A la marge du pouvoir, il assiste en observateur au dérèglement du processus de paix. La force de conviction s'est brisée contre la réalité. Sa base le rappelle à l'ordre : au quotidien, la paix est devenue un enfer. Bouclages, confiscations de terres : le niveau de vie des Palestiniens se dégrade, alors que l'horizon de l'Etat ne cesse de s'éloigner.

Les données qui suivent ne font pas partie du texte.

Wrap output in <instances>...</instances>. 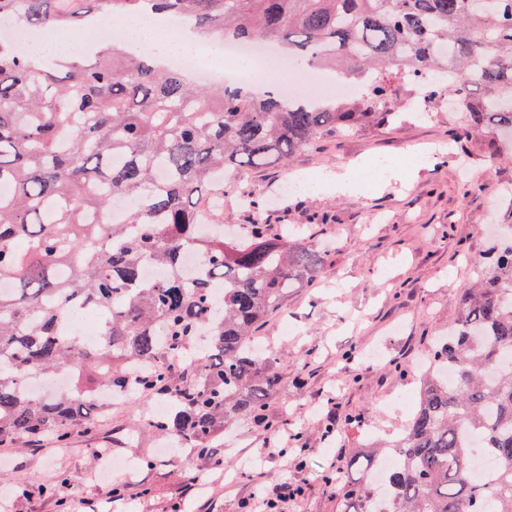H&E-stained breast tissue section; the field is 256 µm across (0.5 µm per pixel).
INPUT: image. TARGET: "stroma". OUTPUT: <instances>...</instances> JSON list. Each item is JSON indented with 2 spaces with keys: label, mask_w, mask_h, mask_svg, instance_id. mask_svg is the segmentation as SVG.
I'll use <instances>...</instances> for the list:
<instances>
[{
  "label": "stroma",
  "mask_w": 512,
  "mask_h": 512,
  "mask_svg": "<svg viewBox=\"0 0 512 512\" xmlns=\"http://www.w3.org/2000/svg\"><path fill=\"white\" fill-rule=\"evenodd\" d=\"M410 89L397 83L395 116L387 122L326 132L314 148L254 172L244 188L227 190L225 235L241 234L258 220L304 225L322 257L316 285L289 291L261 330V346L276 354L287 378L269 397L268 416L300 434V442L286 456L273 455L274 433L236 423L218 437L219 451L261 459L262 472L249 470L230 482L200 454L170 453L162 437L140 429L152 402L137 396L113 405L100 421L76 427L64 447L44 438L27 448H0L9 487L69 478L66 507L44 495L16 499L14 512H163L175 502L182 512H240L241 499L284 476L305 487L288 512H337L336 491L322 480L332 448L347 453L373 437H397L413 415L428 346L457 318L491 246L483 226L512 224V142L485 128L462 129V110L454 105L425 116L406 111ZM441 144L455 146L465 164L449 156L382 190L342 197L284 189L299 173L340 172L377 158L404 166L417 150ZM464 165L481 184L469 194L459 177ZM241 192L279 201L258 213L236 204ZM318 399L339 403L347 416L334 441L323 436L313 406ZM94 448L133 460L136 471L97 478ZM204 476L211 482L207 490L182 496L185 485ZM116 488L123 499H113Z\"/></svg>",
  "instance_id": "stroma-1"
}]
</instances>
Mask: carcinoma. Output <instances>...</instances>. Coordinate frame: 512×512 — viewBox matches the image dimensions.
Instances as JSON below:
<instances>
[{
	"label": "carcinoma",
	"mask_w": 512,
	"mask_h": 512,
	"mask_svg": "<svg viewBox=\"0 0 512 512\" xmlns=\"http://www.w3.org/2000/svg\"><path fill=\"white\" fill-rule=\"evenodd\" d=\"M148 6L369 81L355 102H287L192 87L114 46L85 68L37 64L0 40V185L13 188L0 196V446L63 444L94 422L89 395L26 388L31 372L73 366L143 398L166 390L169 415L145 425L204 454L237 421L276 429L267 400L287 378L253 342L288 289L321 266L286 226L257 221L224 240V187L337 126L389 119L391 69L407 80L453 74L467 124L491 122L512 138V0H0V23L47 31ZM128 196L137 206L108 223L112 202ZM189 246L203 261L190 281L180 272ZM147 261L162 272L151 287ZM476 276L453 328L433 339L398 439L384 452L352 451L344 470L360 477L332 480L338 512H512V238L492 246ZM75 302L96 310V347L58 333ZM476 438L498 461L490 477L471 470Z\"/></svg>",
	"instance_id": "1"
}]
</instances>
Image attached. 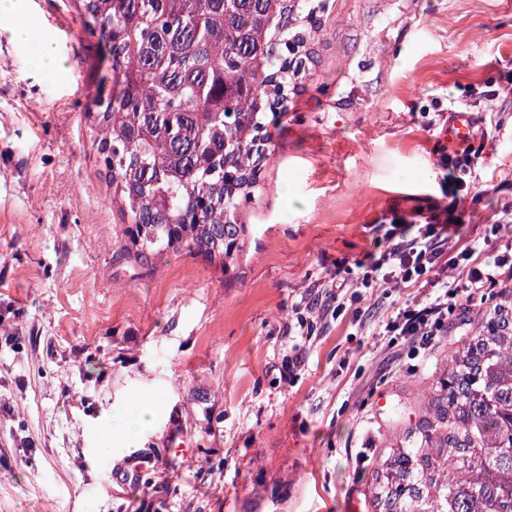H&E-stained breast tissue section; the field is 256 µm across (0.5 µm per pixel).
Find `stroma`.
I'll use <instances>...</instances> for the list:
<instances>
[{
  "label": "stroma",
  "instance_id": "1",
  "mask_svg": "<svg viewBox=\"0 0 512 512\" xmlns=\"http://www.w3.org/2000/svg\"><path fill=\"white\" fill-rule=\"evenodd\" d=\"M292 3L314 57L288 115H265L270 159L228 266L127 253L87 117L112 93L100 34L82 0H20L68 69L0 36V512H372L378 458L485 309L463 302L414 360L381 330L416 285L370 291L306 342L281 326L393 213L449 204V102L485 144L463 236L512 234V0ZM145 398L153 421L124 429Z\"/></svg>",
  "mask_w": 512,
  "mask_h": 512
}]
</instances>
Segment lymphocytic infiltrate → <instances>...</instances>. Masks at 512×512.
Returning a JSON list of instances; mask_svg holds the SVG:
<instances>
[{"instance_id": "lymphocytic-infiltrate-1", "label": "lymphocytic infiltrate", "mask_w": 512, "mask_h": 512, "mask_svg": "<svg viewBox=\"0 0 512 512\" xmlns=\"http://www.w3.org/2000/svg\"><path fill=\"white\" fill-rule=\"evenodd\" d=\"M438 153L440 165L450 172L451 192H458L474 171L480 150L465 137L441 146ZM459 228L458 207L454 204L445 208L443 215H430L424 222L406 220L393 225L383 249L367 252L358 262L357 291L346 292L339 281L328 297L311 296L309 307H322L337 317L347 304L363 301L366 288L403 284L433 287V297L399 308L384 327L385 333L410 337L411 353L419 355L443 335L460 300L487 302L495 288L512 280V238H496L493 261L481 263L475 258L476 245L457 240Z\"/></svg>"}]
</instances>
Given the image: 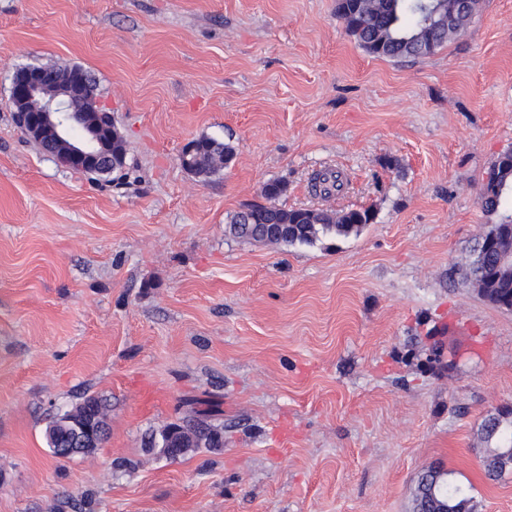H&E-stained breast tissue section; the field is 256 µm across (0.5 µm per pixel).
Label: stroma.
<instances>
[{
    "instance_id": "obj_1",
    "label": "stroma",
    "mask_w": 512,
    "mask_h": 512,
    "mask_svg": "<svg viewBox=\"0 0 512 512\" xmlns=\"http://www.w3.org/2000/svg\"><path fill=\"white\" fill-rule=\"evenodd\" d=\"M25 65L95 75L123 180L21 131ZM200 136L235 148L205 180L179 160ZM508 149L512 0H481L413 61L368 54L336 0H0V512L86 491L100 512H411L438 464L476 512H512V473L488 478L478 451L512 405V311L452 274L491 226L478 194ZM324 169L348 190L314 195ZM266 203L374 220L312 246L228 234ZM92 395L106 441L53 457L51 416ZM194 397L223 448L146 450Z\"/></svg>"
}]
</instances>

Selon Fadoua, il revient de ses tournées dans les camps et dans les quartiers populaires de plus en plus pessimiste. Cette crise de confiance que perçoit le secrétaire général du Fatah se double, chez lui, d'interrogations sur la direction palestinienne, même s'il n'est pas question de remettre en cause l'icône Arafat. La deuxième Intifada permet d'ailleurs à Marouane Barghouti de faire sauter certains des verrous politiques qui préservent l'omnipotence des "Tunisiens". Jusqu'à son arrestation, sa popularité enflera, au risque de déplaire, et le chef de l'Autorité palestinienne devra le ménager pour espérer capter à son profit une partie de ce crédit.

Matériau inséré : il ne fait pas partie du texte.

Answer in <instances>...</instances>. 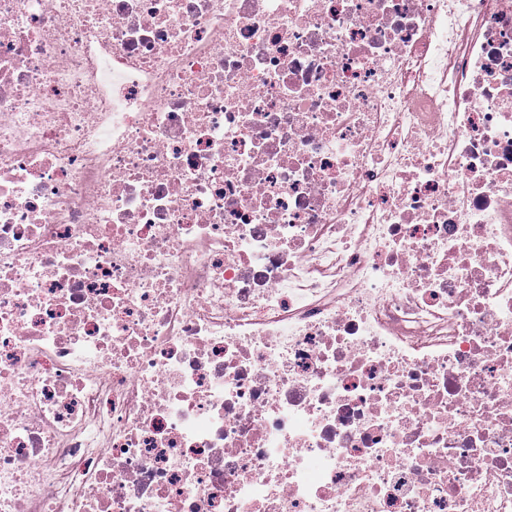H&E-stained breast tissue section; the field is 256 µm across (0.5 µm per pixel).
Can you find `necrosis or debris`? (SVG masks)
I'll list each match as a JSON object with an SVG mask.
<instances>
[{
    "mask_svg": "<svg viewBox=\"0 0 512 512\" xmlns=\"http://www.w3.org/2000/svg\"><path fill=\"white\" fill-rule=\"evenodd\" d=\"M0 512H512V0H0Z\"/></svg>",
    "mask_w": 512,
    "mask_h": 512,
    "instance_id": "necrosis-or-debris-1",
    "label": "necrosis or debris"
}]
</instances>
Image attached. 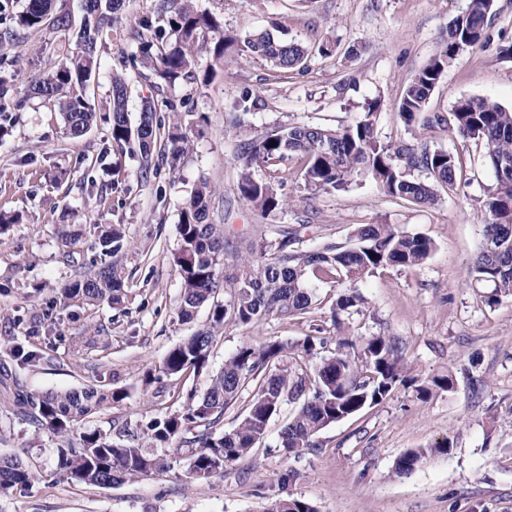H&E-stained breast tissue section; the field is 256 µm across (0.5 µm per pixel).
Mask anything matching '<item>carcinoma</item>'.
Masks as SVG:
<instances>
[{"instance_id":"obj_1","label":"carcinoma","mask_w":512,"mask_h":512,"mask_svg":"<svg viewBox=\"0 0 512 512\" xmlns=\"http://www.w3.org/2000/svg\"><path fill=\"white\" fill-rule=\"evenodd\" d=\"M166 26L151 18L139 21L137 32L141 56L156 77L165 83L196 77L195 60L211 51L221 60L229 52L248 53L271 63L288 75L303 65L310 48L294 40L275 37L269 31L243 38L219 35V22L197 10L191 0H163ZM122 0H83L80 21L57 7V0H26L15 17V27L3 34L11 39L19 32L50 26L63 35L76 34L80 51L54 65L32 85V93L58 104L67 135L81 140L98 119L111 126L112 147L123 150L135 144L149 169L157 143L167 147L174 164L191 145L178 114L169 124L156 118L155 103L147 101L139 121L128 118V85L116 74L111 79V99L105 114L96 112L86 90L99 68L98 41L111 24ZM494 16V0H468L466 9L448 26L447 38L427 63L407 82L397 112L407 126L420 121L428 100L448 68L459 57L457 47L471 52L483 46ZM381 102L366 104L356 123L335 129L321 125L290 123L259 139L243 141L237 183L240 198L262 214L285 204L278 194L288 165L297 164L296 176L311 193H331L348 188L352 177L373 182L386 197L417 204H434L442 189L456 185L458 158L444 149H430L397 140H383L377 131ZM422 122V121H420ZM431 120L422 122L426 126ZM448 126L464 142H479L494 169L496 186L487 194L483 207L488 221L483 225V242L472 263L471 287L483 301L497 305L512 296V172L502 179L499 165L512 168V109L484 97L456 102ZM276 146H270V142ZM268 170L257 180L252 169ZM427 171L430 181L411 177L415 169ZM211 189L200 182L182 209L178 231L180 247L173 261L181 277L178 315L194 319L197 311L210 307L209 321L171 349L164 360L145 372L144 386L165 378L198 372L208 362L216 338L231 321L255 326L269 318L296 317L310 312L319 301L320 284L337 287L362 281L380 269L414 268L434 248L432 239L411 234L393 224H360L353 242L341 245L324 241L313 249L300 247V230L286 232L273 247H260L259 255L241 260L239 272L224 274V230L209 222ZM105 256L116 257L127 242L121 225L114 224L100 238ZM228 288V298L216 295L219 284ZM124 279L118 261H92L90 268L62 288V301L79 297L94 305L117 303L122 298ZM367 299L359 292L336 298L332 309L333 333L311 325L312 333L297 342L261 339L242 345L211 376L207 390L183 395L181 408L154 417L132 430L123 425L115 431L90 429L75 433L76 426L94 413L106 399L123 400L125 389L106 395L93 388L28 393L17 385L16 417L62 439L57 448L58 466L71 481L92 486H110L171 469L166 448H186L188 473L195 479L221 476L224 469L247 457L266 436L270 420L285 403L292 405L288 422L278 434V447L287 456H300L319 446V434L340 418L354 416L380 404L402 380L406 362L398 344L385 336H362L352 332L349 318L361 311ZM254 388L247 413L239 425L224 430V411L247 387ZM448 439L431 448L407 450L396 462L394 474H412L428 458L448 455ZM34 478L30 467L17 455L0 456V491L26 485ZM267 512H317L310 503L289 494L273 497Z\"/></svg>"}]
</instances>
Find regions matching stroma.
Segmentation results:
<instances>
[{"label":"stroma","instance_id":"stroma-1","mask_svg":"<svg viewBox=\"0 0 512 512\" xmlns=\"http://www.w3.org/2000/svg\"><path fill=\"white\" fill-rule=\"evenodd\" d=\"M161 2L124 0L98 44L100 71L89 90L91 103L105 104L113 73L125 74L133 123L144 100L177 104L193 126L191 146L176 167L155 175L143 174L138 149L112 150L108 125L72 141L57 109L28 95L74 42L46 29L0 43V79L23 98L22 109L0 121L7 130L0 137V213L20 217L0 231V361L13 370L0 375V455L20 454L39 472L31 485L0 494V512H265L283 476L288 493L318 512H512V297L491 307L470 286L495 174L482 147L439 122L462 98L486 97L512 109V58L500 52L512 42V0H495L488 43L448 69L426 108L434 122L426 130L405 126L395 105L467 0H193L225 34L277 29L312 48L332 41L336 51L310 56L285 77L255 56L223 62L203 52L197 79L171 85L133 61L139 50L132 32L146 15L162 24ZM207 72L211 80L200 83ZM375 99L382 139L421 138L459 155L457 185L436 204L382 196L364 178L347 191L315 195L288 179L285 208L269 215L240 199L243 135L259 138L288 123L350 125ZM203 181L212 189L209 219L223 225L231 243L230 274L238 256L299 225L308 249L325 240L349 243L359 224H395L431 237L435 249L420 267L384 269L357 285L368 305L352 316L355 333L394 338L407 363L405 380L381 404L324 429L320 447L298 458L277 446L291 412L286 404L252 453L221 476L189 481L182 448L162 474L107 487L73 483L58 469V439L15 418L16 383L33 393L128 389L129 398L104 402L85 422L108 431L175 412L187 389L204 392L248 342H295L309 332L304 318L226 325L201 372L164 381L157 395L140 393L144 371L208 320L205 307L193 321L179 319L181 278L173 262L180 212ZM110 224L123 225L128 242L119 256L122 300L61 305L62 286L89 267ZM445 376L451 387L419 393ZM446 437L454 443L450 455L395 477L401 454Z\"/></svg>","mask_w":512,"mask_h":512}]
</instances>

Emprisonné depuis déjà six mois, le député palestinien fait face désormais à la justice israélienne, qui a choisi au travers de sa personne de juger l'Intifada. La mort d'une trentaine de personnes lui est reprochée, ce qui pourrait lui valoir une peine de prison à perpétuité. En dépit des précautions prises par ses juges, la partie politique et médiatique n'est pourtant pas perdue d'avance. Le député de Ramallah a déjà mis au point son plan de bataille. Pas question de discuter des charges présentées contre lui. Il ne reconnaît pas au tribunal le droit de le juger et entend bien profiter, au contraire, de la tribune qui lui est indirectement offerte pour instruire le procès de l'occupation israélienne. Prisonnier politique figé dans une posture de combat, il peut ainsi espérer préserver sa place à part auprès des Palestiniens, en pariant sur de nouvelles circonstances politiques qui précipiteraient à terme une libération. Le lutteur a du talent et de l'énergie. Les premières audiences, au cours desquelles il a souvent pris à son compte les débats, en ont apporté la preuve. Il lui en faudra pourtant beaucoup pour échapper à la pire sentence qui puisse jamais le menacer : l'oubli.